Greg Nojeim, senior counsel at the advocacy group Center for Democracy and Technology, notes: "We need to get over the debate about whether backdoors should be built in; it seems pretty clear they shouldn't be. We need to move on and assume a world where an increasing number of communications are encrypted. What techniques should the FBI be able to use to exploit devices and communications services, and which ones are out of bounds? That's the debate we need to have."
Look to Industry for Answers
Where can compromises be found on security issues? Veteran IT security and privacy practitioner Malcolm Harkins looks to the commercial marketplace for ideas.
Harkins, global chief information security officer at the IT security software provider Cylance, cites how some organizations employ behavioral analytics to ferret out malicious insiders while safeguarding individual privacy. When deployed properly, he says, behavioral analytics can spot anomalous behaviors in systems while anonymizing the individual performing them. Only after sufficient evidence is gathered, and presented to the human resources department, would the suspected individual be identified.
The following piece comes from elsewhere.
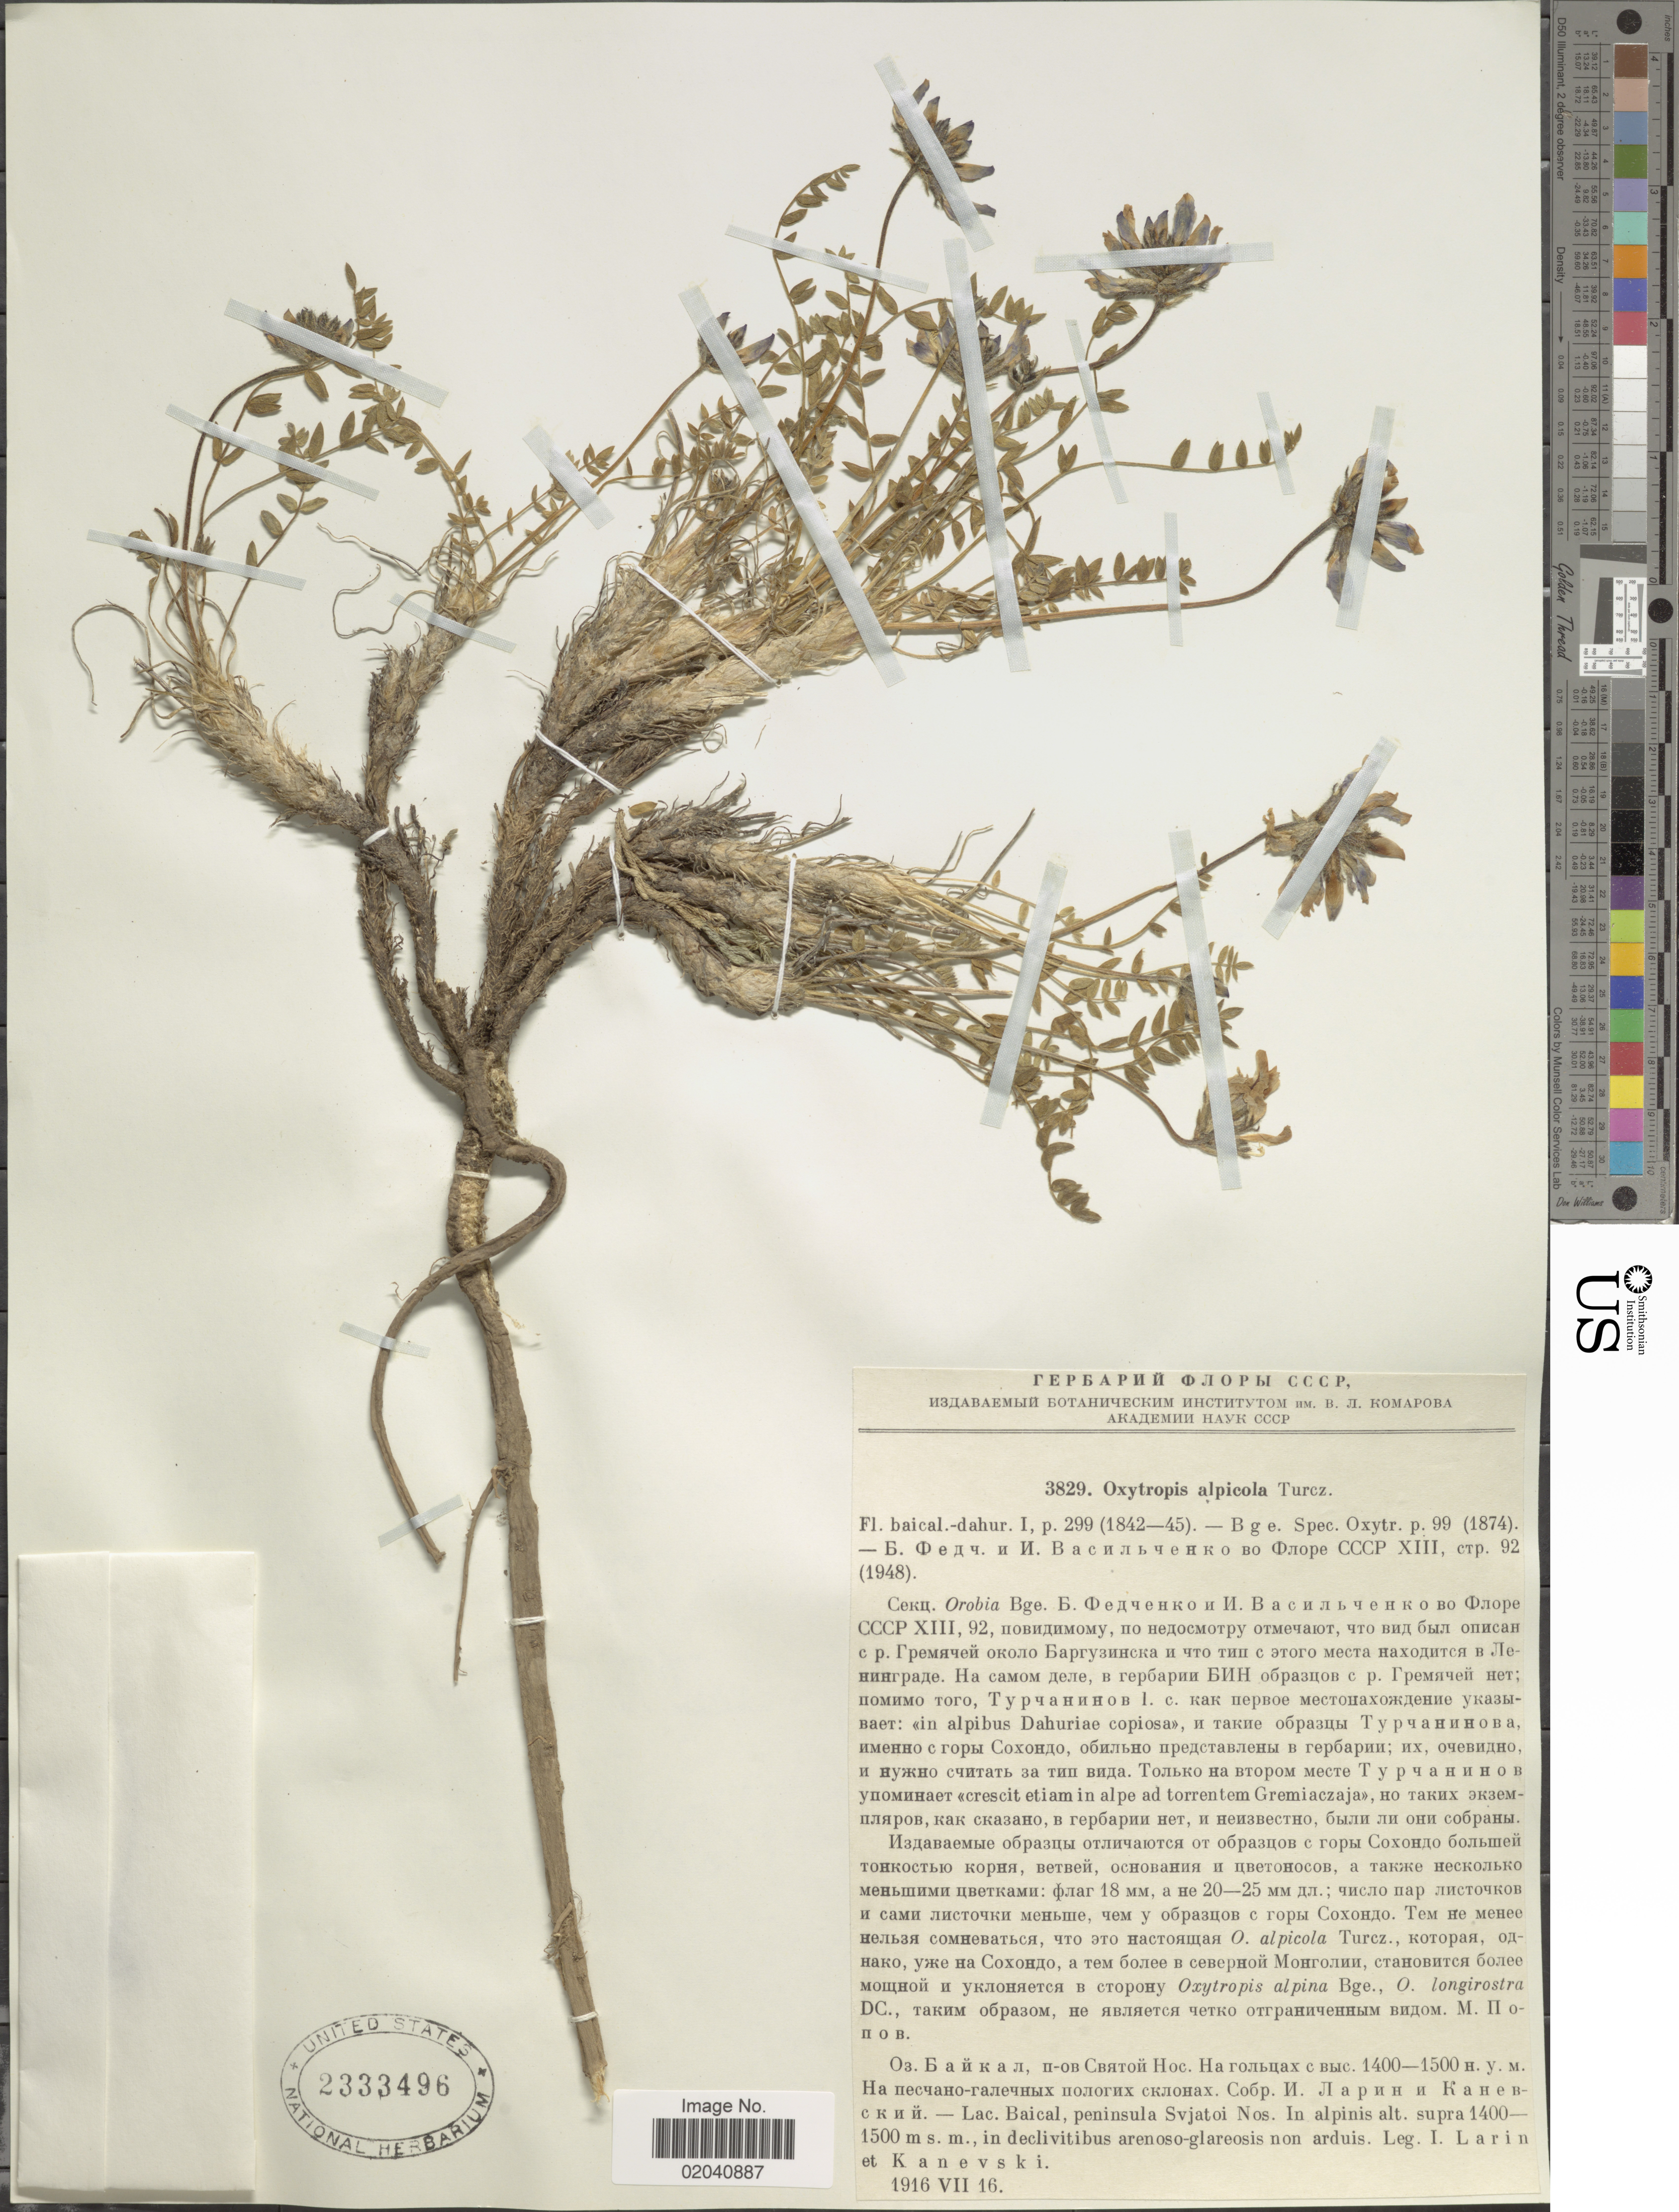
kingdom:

Information Security Alliance's Clinton sees the Digital Equilibrium Project as a forum for identifying the tools and techniques that could be used to gather evidence in a criminal investigation while safeguarding individuals' security and privacy.
Untying the Gordian Knot
"What we need is that reasonable people from all sides are meeting and trying to work their way through the many complicated issues that will need to be addressed to untie the Gordian Knot between the security people, the privacy people and the government people," says Clinton, an organizing member of the project.
Let's hope the efforts by Coviello, Clinton and their Digital Equilibrium Project associates establish a framework to identify that illusive compromise that gives law enforcement access to the data it needs while protecting the security and privacy of individuals.